YOUR TASK:
Reading the records beneath this task, work out how many lines contain the word "each" and reply with only that number.

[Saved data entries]
++++++++++

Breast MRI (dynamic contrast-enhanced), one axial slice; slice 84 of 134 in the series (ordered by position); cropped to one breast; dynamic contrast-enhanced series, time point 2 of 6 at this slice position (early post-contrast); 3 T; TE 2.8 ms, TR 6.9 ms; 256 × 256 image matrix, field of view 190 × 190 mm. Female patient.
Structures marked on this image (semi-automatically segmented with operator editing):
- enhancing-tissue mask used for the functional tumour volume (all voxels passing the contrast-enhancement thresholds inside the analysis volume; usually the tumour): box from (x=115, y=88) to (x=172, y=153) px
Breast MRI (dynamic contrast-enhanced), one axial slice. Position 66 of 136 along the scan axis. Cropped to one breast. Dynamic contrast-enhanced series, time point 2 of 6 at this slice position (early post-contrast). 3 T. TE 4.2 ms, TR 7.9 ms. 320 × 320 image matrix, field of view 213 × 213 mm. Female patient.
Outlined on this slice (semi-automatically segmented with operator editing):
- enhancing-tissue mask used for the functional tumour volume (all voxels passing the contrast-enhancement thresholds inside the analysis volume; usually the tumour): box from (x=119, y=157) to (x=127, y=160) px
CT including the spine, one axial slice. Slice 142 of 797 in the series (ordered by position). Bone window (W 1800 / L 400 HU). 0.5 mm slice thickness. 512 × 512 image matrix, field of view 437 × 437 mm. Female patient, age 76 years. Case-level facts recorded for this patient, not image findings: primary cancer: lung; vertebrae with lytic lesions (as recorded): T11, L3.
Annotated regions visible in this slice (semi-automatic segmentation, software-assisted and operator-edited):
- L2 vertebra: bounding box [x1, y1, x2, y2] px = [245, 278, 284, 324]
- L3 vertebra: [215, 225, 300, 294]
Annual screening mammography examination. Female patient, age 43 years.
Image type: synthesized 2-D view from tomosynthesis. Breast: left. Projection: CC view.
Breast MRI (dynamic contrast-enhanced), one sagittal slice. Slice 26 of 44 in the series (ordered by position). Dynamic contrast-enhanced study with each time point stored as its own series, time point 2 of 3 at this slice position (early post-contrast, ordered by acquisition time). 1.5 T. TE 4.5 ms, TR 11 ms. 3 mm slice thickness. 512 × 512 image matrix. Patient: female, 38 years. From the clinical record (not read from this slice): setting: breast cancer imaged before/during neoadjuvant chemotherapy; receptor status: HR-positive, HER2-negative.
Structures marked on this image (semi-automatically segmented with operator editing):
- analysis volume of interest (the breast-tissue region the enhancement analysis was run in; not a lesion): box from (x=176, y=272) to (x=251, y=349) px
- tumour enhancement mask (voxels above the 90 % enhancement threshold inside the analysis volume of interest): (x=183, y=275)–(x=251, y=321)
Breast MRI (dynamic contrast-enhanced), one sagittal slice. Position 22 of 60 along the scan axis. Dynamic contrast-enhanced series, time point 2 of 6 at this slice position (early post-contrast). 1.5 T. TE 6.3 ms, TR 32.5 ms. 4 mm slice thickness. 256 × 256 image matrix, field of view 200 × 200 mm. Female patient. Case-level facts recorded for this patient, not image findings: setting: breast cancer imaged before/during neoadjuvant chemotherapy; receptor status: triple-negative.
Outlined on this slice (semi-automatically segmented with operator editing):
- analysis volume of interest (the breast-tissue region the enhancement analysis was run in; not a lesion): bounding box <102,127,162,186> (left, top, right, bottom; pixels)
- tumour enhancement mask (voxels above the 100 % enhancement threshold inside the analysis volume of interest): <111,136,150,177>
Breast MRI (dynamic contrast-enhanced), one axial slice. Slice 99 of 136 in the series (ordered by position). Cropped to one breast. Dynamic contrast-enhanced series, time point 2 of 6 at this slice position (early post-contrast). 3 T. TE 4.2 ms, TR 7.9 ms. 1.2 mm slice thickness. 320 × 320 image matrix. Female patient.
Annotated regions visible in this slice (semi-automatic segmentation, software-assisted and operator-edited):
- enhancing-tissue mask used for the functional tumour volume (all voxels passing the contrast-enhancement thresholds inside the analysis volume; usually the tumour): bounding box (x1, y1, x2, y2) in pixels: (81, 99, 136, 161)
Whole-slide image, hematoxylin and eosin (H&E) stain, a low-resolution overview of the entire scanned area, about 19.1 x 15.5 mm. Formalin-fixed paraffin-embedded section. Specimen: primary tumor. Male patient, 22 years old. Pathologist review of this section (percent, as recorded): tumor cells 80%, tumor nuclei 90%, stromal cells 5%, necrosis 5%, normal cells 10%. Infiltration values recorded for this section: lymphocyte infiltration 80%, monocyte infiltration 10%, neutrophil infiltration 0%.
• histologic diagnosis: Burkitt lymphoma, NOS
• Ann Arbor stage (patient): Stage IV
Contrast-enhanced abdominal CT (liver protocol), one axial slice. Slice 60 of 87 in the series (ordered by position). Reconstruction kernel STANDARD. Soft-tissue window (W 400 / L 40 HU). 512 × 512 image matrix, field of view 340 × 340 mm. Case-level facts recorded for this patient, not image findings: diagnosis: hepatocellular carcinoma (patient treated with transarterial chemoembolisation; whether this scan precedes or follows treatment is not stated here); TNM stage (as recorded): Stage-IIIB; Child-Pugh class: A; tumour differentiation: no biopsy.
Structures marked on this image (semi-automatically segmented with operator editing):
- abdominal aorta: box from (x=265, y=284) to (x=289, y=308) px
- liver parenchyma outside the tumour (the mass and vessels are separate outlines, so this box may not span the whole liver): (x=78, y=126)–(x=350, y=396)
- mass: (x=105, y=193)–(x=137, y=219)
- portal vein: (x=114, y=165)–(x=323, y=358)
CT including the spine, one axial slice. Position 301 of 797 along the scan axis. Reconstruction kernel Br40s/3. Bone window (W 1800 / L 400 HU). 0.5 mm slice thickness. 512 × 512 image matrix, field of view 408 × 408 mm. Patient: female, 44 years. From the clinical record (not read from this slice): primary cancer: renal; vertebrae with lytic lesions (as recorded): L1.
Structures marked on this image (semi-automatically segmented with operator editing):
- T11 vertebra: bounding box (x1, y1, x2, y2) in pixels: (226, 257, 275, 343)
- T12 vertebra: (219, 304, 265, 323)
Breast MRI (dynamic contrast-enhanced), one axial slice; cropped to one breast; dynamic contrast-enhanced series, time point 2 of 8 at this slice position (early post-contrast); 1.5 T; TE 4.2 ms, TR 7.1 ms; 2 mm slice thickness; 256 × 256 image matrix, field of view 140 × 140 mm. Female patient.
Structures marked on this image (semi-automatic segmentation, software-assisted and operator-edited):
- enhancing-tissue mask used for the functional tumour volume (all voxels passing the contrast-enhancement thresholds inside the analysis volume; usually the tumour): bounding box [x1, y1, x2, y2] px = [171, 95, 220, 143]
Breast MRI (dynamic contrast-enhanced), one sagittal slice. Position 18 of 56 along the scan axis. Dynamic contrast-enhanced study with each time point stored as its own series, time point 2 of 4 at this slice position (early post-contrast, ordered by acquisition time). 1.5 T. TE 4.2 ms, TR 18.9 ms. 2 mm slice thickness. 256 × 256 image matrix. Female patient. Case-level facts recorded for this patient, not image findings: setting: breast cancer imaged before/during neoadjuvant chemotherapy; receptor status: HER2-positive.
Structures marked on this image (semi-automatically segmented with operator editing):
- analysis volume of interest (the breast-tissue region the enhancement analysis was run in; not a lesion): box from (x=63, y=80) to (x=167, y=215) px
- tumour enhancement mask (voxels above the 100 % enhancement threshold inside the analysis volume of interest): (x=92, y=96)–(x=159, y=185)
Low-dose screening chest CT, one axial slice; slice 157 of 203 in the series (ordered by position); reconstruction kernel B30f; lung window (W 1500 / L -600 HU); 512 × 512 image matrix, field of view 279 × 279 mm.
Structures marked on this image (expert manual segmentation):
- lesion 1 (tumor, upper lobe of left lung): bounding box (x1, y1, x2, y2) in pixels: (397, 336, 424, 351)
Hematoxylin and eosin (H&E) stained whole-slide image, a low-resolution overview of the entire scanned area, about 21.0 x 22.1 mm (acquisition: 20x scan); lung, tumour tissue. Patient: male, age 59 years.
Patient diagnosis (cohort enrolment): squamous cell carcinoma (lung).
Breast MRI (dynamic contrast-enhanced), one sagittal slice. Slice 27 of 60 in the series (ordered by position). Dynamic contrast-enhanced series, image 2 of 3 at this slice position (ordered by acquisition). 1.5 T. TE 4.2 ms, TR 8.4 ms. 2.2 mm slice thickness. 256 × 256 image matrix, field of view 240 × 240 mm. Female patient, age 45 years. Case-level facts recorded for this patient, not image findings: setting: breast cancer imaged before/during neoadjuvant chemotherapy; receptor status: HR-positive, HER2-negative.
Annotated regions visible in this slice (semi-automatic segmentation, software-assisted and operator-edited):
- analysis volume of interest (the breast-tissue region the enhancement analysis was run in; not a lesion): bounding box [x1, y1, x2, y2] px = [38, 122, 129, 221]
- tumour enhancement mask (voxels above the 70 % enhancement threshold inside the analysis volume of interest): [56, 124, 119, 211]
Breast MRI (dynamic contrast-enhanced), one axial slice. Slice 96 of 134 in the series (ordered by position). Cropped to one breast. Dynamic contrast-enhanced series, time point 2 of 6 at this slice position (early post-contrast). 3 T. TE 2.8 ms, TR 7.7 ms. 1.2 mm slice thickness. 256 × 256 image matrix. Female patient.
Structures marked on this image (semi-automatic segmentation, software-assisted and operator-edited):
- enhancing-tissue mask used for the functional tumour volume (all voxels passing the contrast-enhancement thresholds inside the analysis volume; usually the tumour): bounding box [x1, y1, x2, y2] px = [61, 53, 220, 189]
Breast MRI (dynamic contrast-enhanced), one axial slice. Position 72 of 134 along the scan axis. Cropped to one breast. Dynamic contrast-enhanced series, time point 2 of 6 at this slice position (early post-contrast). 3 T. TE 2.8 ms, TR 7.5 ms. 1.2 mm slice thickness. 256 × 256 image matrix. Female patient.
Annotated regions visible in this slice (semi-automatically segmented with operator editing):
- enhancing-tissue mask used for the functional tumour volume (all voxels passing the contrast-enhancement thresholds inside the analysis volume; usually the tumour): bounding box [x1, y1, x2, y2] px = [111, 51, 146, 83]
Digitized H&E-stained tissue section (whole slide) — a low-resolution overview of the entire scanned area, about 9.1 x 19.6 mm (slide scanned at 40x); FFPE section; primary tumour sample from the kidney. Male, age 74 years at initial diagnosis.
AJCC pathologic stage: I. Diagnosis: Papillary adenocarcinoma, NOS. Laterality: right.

++++++++++

PROBLEM SOLUTION:
2